Scratch et Minecraft à Strasbourg


Banner StrasbourgStrasbourg a clos la saison 2013-2014 avec une session  Scratch pour les moins de 10 ans le matin et Minecraft pour les plus de 10 ans l’après midi

Presque toutes les sessions Devoxx4Kids comportent un atelier Scratch. C’est simple à mettre en oeuvre, les enfants adorent, c’est un incontournable. Mais lorsqu’on cible les plus grands, en fin de collège et au lycée, l’univers coloré de Scratch parait un peu enfantin.

En revanche, avec ados il est possible de faire des ateliers plus longs, plus complexes. Ils sont à l’aise avec le clavier, plus habitués à réfléchir à des problèmes. On peut donc passer à des ateliers de programmation.

Apprendre à programmer

Il y a des ateliers basés sur des outils spécifiquement conçus pour cet apprentissage comme Greenfoot.

On peut aussi utiliser des outils qui n’ont pas d’objectif éducatif à la base mais qui sont assez faciles à maîtriser. Une  possibilité est Minecraft.

participants codant un mod

Minecraft est un jeu développé en Java. C’est un jeu multi-joueurs ouvert (il n’y a pas de mission, le joueur fait ce qu’il veut). Le monde comporte des dangers et le but de ce jeu est de coopérer pour se protéger et développer le monde.

Les objets sont construits à partir de briques 3D ce qui rappelle l’univers des Lego. Au fil du temps, les joueurs conçoivent des objets de plus haut niveau en assemblant des briques plus simples. Les joueurs peuvent intervenir sur le jeu en créant des mods programmés en Java qui contrôlent comment les objets s’animent ou réagissent à l’environnement.

Il n’y a pas eu beaucoup d’ateliers Minecraft alors voyons comment ça se passe.

L’atelier

Contrairement à Scratch où l’on peut laisser les participants assez libres, la programmation est ici assez compliquée. Les instructions doivent donc être assez précises et détaillées. Elles indiquent en détail les opérations à réaliser dans le jeu et les parties du code à modifier, à quelle ligne et comment.

Les modifications qu’ils vont mettre en oeuvre changent le fonctionnement du jeu : les bombes sont plus grosses, les sorcières font meuh, les cochons volent et de nouvelles recettes permettent de créer de nouveaux produits.
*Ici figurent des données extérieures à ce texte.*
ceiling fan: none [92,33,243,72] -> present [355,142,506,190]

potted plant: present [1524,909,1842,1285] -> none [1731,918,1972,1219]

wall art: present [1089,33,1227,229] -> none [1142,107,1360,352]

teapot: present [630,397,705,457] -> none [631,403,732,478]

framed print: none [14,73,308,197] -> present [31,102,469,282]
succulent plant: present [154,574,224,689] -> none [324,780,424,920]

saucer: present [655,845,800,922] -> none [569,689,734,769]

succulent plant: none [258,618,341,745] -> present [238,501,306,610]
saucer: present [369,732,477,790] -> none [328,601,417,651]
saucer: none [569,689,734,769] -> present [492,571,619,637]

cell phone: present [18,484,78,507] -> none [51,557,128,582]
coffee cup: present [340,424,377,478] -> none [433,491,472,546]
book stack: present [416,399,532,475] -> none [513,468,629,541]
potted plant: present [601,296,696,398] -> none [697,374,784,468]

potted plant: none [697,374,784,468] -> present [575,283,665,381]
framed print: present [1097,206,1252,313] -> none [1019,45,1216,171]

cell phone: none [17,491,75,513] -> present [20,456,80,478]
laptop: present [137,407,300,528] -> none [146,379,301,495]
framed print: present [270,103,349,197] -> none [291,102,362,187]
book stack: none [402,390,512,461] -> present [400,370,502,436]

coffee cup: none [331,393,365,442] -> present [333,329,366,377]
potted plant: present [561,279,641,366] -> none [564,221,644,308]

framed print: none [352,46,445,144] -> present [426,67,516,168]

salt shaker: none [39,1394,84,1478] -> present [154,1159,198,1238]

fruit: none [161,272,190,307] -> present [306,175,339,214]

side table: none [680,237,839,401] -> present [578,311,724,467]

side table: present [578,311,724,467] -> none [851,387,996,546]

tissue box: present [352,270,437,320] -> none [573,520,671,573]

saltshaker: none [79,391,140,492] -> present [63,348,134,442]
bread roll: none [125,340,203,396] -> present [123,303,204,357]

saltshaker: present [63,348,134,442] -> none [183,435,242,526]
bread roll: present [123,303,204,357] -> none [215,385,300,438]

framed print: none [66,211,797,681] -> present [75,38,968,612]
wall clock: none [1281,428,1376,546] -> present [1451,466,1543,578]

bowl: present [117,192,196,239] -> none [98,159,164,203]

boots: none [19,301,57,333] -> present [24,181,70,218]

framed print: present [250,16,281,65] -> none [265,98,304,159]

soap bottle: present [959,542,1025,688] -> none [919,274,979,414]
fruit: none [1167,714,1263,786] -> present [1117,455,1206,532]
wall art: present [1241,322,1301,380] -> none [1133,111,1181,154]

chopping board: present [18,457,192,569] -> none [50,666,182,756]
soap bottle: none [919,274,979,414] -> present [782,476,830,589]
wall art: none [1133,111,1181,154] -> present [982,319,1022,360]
Vous pouvez trouver la description de l’atelier dans les ressources du site international.

minecraft3-sq-300px
Le but est de motiver en utilisant le jeu. La programmation est minimale mais cela permet de se familiariser avec le code, de comprendre que les modifications que l’on fait sur le code ont un impact sur le jeu, et de convaincre les ados qu’ils peuvent intervenir sur le programme.

Les participants alternent entre programmation et jeu pour tester les modifications et s’amusent  beaucoup des modifications incongrues comme la sorcière qui fait meuh.

Côté pratique, il vous faudra une licence server qui coûte un peu de moins de 20 € et la possibilité de faire un réseau local entre les ordinateurs des participants.

La gestion du groupe

J’étais curieuse de la participation des filles. Sans rentrer dans des stéréotypes, sur un plan statistique les filles et les garçons ne jouent pas aux même jeux vidéos. Les jeux de combat attirent plus les garçons, et les jeux de simulation de ville ou de société plus les filles. Minecraft est un peu des deux selon comment on veut jouer.

Il y avait peu de filles, mais elles étaient présentes et se sont amusées à construire cet univers.

fillette codant

En revanche, j’ai noté qu’il était important que le rythme soit soutenu et qu’ils aient toujours des objectifs.

Les instructions de l’atelier sont assez longues à mettre en oeuvre, il faut bien deux heures. Mais la session durait 3 heures et une fois toutes les instructions mises en oeuvre, il y a eu un temps mort le temps de préparer autre chose.

Un petit groupe a mis à profit ce temps mort pour utiliser ses armes contre les autres participants et ils ont commencé à se battre.

Le groupe s’est partagé en deux :  une partie des participants voulait se battre entre eux, une autre partie voulait continuer à construire leur monde sans se faire massacrer par les autres joueurs. Bien sûr dans ce dernier groupe, il se trouvait une jeune fille qui prenait ce jeu avec moins de recul et qui « ne voulait pas mourir ». Mais il y avait des garçons qui voulaient terminer leur construction sans se faire massacrer.

Au final ça n’est pas grave qu’ils finissent l’après midi en jouant après 2h d’exercices, il faut simplement s’assurer qu’il y ait des serveurs adaptés aux attentes des différents joueurs.